**REQUEST**
Every line of the records below that holds the word "which" should be copied out.

**Dataset entries**
◇ ◇ ◇ ◇

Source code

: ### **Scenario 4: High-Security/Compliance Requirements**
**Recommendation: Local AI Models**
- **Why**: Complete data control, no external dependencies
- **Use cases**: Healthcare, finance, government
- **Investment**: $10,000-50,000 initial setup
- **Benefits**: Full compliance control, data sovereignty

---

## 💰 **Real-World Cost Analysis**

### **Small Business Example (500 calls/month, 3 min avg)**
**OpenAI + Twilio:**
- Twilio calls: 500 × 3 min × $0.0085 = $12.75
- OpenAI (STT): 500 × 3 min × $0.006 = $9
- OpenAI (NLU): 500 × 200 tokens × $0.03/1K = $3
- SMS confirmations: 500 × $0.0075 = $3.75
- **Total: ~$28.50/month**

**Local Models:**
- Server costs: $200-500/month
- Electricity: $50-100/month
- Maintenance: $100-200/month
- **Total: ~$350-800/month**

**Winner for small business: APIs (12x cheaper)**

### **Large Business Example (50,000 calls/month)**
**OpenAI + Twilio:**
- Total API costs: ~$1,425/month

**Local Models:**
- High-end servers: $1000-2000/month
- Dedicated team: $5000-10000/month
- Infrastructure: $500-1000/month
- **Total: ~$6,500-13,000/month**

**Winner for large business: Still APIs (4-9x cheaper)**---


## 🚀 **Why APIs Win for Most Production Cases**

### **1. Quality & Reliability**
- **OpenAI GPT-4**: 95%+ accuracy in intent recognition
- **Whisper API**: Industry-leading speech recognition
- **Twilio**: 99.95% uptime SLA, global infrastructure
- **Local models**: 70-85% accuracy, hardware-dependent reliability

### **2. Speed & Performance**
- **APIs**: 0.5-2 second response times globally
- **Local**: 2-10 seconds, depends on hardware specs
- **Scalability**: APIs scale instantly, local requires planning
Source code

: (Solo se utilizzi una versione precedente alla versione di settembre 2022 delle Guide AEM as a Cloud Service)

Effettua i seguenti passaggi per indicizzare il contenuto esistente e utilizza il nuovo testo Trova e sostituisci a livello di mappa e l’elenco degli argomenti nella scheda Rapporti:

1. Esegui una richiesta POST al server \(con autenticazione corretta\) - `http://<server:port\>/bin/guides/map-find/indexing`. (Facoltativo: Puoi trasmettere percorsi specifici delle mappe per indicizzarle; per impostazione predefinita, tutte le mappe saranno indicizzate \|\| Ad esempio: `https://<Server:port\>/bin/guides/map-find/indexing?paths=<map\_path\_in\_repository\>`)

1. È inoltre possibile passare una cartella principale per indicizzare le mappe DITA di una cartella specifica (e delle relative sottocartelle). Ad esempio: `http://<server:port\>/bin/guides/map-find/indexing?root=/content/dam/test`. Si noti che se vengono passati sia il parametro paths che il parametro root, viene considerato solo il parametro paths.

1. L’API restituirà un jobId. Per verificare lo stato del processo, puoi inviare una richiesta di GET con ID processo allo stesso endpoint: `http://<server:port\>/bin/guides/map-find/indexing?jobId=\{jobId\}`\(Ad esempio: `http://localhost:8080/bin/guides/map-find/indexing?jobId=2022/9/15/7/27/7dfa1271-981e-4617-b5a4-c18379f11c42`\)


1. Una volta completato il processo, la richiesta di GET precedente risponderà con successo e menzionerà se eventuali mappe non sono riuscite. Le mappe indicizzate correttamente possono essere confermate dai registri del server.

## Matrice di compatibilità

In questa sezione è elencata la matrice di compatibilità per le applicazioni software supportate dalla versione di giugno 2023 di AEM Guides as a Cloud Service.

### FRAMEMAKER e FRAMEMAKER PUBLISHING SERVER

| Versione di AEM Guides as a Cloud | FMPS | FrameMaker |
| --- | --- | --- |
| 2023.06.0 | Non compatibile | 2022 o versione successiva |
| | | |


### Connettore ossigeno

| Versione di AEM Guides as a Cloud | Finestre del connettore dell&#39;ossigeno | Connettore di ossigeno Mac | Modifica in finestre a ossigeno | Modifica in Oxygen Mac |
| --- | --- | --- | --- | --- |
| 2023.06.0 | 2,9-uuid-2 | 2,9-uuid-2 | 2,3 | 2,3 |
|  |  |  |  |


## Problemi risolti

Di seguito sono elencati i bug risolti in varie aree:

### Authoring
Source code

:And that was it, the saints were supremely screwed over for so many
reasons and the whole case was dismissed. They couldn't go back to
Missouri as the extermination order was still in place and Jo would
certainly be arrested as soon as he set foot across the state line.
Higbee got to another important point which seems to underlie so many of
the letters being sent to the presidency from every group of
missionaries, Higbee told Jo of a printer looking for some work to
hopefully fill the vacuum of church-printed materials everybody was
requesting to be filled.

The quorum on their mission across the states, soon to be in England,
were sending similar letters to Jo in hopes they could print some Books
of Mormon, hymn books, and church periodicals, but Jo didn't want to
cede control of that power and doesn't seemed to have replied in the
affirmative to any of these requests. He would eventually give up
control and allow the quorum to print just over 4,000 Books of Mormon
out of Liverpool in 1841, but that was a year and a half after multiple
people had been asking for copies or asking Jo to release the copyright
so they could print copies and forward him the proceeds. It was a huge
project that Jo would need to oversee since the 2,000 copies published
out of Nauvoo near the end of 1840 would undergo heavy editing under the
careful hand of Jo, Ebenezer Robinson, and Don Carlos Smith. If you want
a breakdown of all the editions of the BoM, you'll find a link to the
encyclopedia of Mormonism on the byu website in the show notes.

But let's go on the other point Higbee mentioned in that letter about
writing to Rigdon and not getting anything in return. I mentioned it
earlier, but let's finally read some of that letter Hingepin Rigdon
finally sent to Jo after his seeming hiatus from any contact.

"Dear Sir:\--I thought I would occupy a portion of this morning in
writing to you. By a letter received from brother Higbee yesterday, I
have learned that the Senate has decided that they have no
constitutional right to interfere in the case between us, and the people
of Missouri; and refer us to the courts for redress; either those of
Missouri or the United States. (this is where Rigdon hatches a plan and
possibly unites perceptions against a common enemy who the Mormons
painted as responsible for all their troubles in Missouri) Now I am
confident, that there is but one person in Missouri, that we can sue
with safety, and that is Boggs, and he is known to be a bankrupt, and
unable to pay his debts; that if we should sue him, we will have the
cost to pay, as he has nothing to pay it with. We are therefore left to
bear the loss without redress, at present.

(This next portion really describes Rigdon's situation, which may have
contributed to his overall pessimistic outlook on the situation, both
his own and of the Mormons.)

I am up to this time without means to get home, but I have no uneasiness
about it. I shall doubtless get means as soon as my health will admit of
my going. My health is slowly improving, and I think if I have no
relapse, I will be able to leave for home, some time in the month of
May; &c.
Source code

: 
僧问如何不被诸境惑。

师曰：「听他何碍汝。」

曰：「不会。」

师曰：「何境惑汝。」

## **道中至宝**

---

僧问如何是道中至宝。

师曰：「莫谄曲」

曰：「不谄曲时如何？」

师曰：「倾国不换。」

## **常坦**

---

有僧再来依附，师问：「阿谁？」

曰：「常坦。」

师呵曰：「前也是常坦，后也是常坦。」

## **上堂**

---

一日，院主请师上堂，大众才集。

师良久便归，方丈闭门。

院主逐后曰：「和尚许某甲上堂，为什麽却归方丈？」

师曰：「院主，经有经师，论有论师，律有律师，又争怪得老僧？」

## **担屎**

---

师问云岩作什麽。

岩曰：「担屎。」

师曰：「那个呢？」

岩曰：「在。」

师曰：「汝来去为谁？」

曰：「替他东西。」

◇ ◇ ◇ ◇

**RESPONSE**
Higbee got to another important point which seems to underlie so many of
(This next portion really describes Rigdon's situation, which may have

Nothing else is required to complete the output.